Beijing will perceive any American attempt to change the military balance in the Taiwan Straits as a repudiation of the “One China” policy, that is, as an implicit step towards permanent Taiwanese independence. If the United States tries to emplace weapons that would make Taiwan impregnable, China likely will take preemptive action and invade Taiwan before the US has finished such preparations.
China remebers the 19th-century imperialist strategy of dividing China. Its paranoia towards the West matches Western misperceptions of Chinese intentions. Wittingly or not, American policy has heightened Beijing’s fears. When the outgoing Trump Administration removed the East Turkestan Islamic Movement from its list of terrorist organizations, China Daily fulminated: “Today, the US unilaterally denies the nature of the ETIM as a terrorist organization, which is a typical practice of bending the rules as it sees fit. In fact, the US treats terrorism as tools for containing other countries, and its true motive of ‘containing China’ is plain to see.
America’s defense planners are loathe admit to they have let China get the advantage in its own back yard. There is nothing so dangerous as refusal to come to terms with changing power relations. Just before the 1942 Fall of Singapore, the worst military disaster in British history, Winston Churchill averred that the Japanese would “fold up like the Italians” because they were “the wops of Asia.” For exactly a century starting with the First Opium War in 1841, the Royal Navy dominated Asia—until Japanese dive-bombers sank the battleship Prince of Wales in 1941. Today U.S. carriers are vulnerable to Chinese missiles.
What should the United States do?
The least bad outcome is to maintain the status quo. China will not annex Taiwan by force if it expects to absorb Taiwan without force in the course of the present century.

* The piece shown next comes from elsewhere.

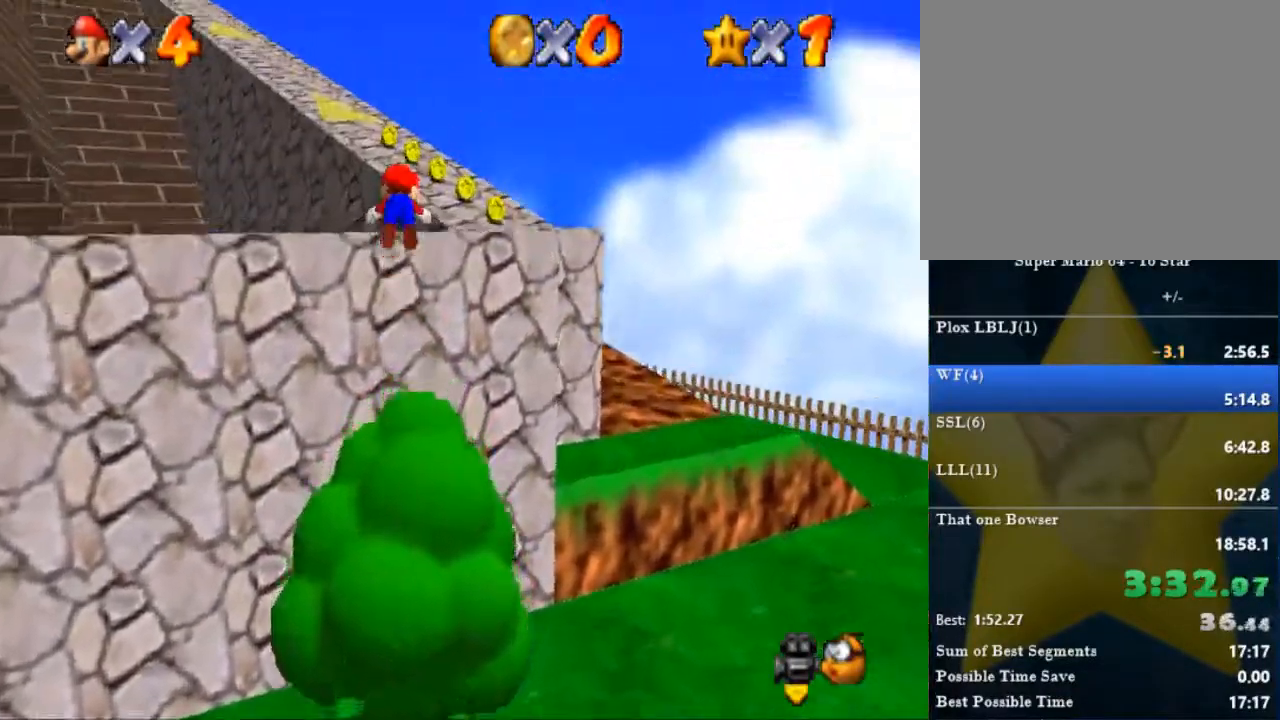
{"buttons": [], "left_stick": "up-right", "right_stick": "center", "events": [[100, "B", "up"], [167, "left_stick", "up-right"]]}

To do so would require the West to impose drastic sanctions on China’s economy, at great cost to both sides.
The West must accept that it no longer can win a conventional war close to China’s coast. This isn’t 1996 when the US carrier Nimitz steamed through the Taiwan Strait to intimidate Beijing. All the less can the US win a nuclear war.

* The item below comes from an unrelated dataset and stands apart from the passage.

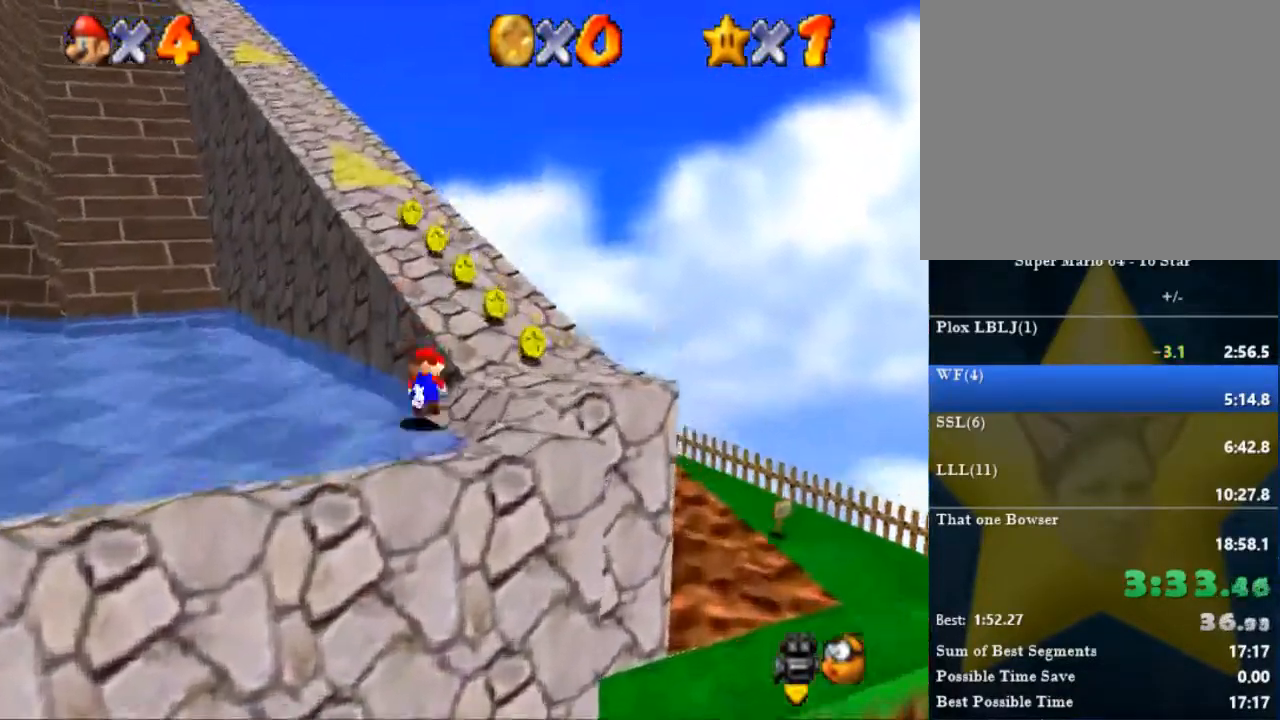
{"buttons": ["B"], "left_stick": "up", "right_stick": "center", "events": [[100, "left_stick", "up"], [367, "B", "down"]]}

It can only stay ahead of China by reversing the relative decline of its manufacturing and military technology. US federal funding of technology development has fallen from 0.8% of GDP in 1984 to just 0.3% during the past several years, and manufacturing investment has fallen from 2.5% of GDP to just 1% of GDP today. If the United States wants to remain the world’s leading power, it should look to Kennedy’s Apollo Program and Reagan’ Strategic Defense Initiative as models for scientific and industrial revival.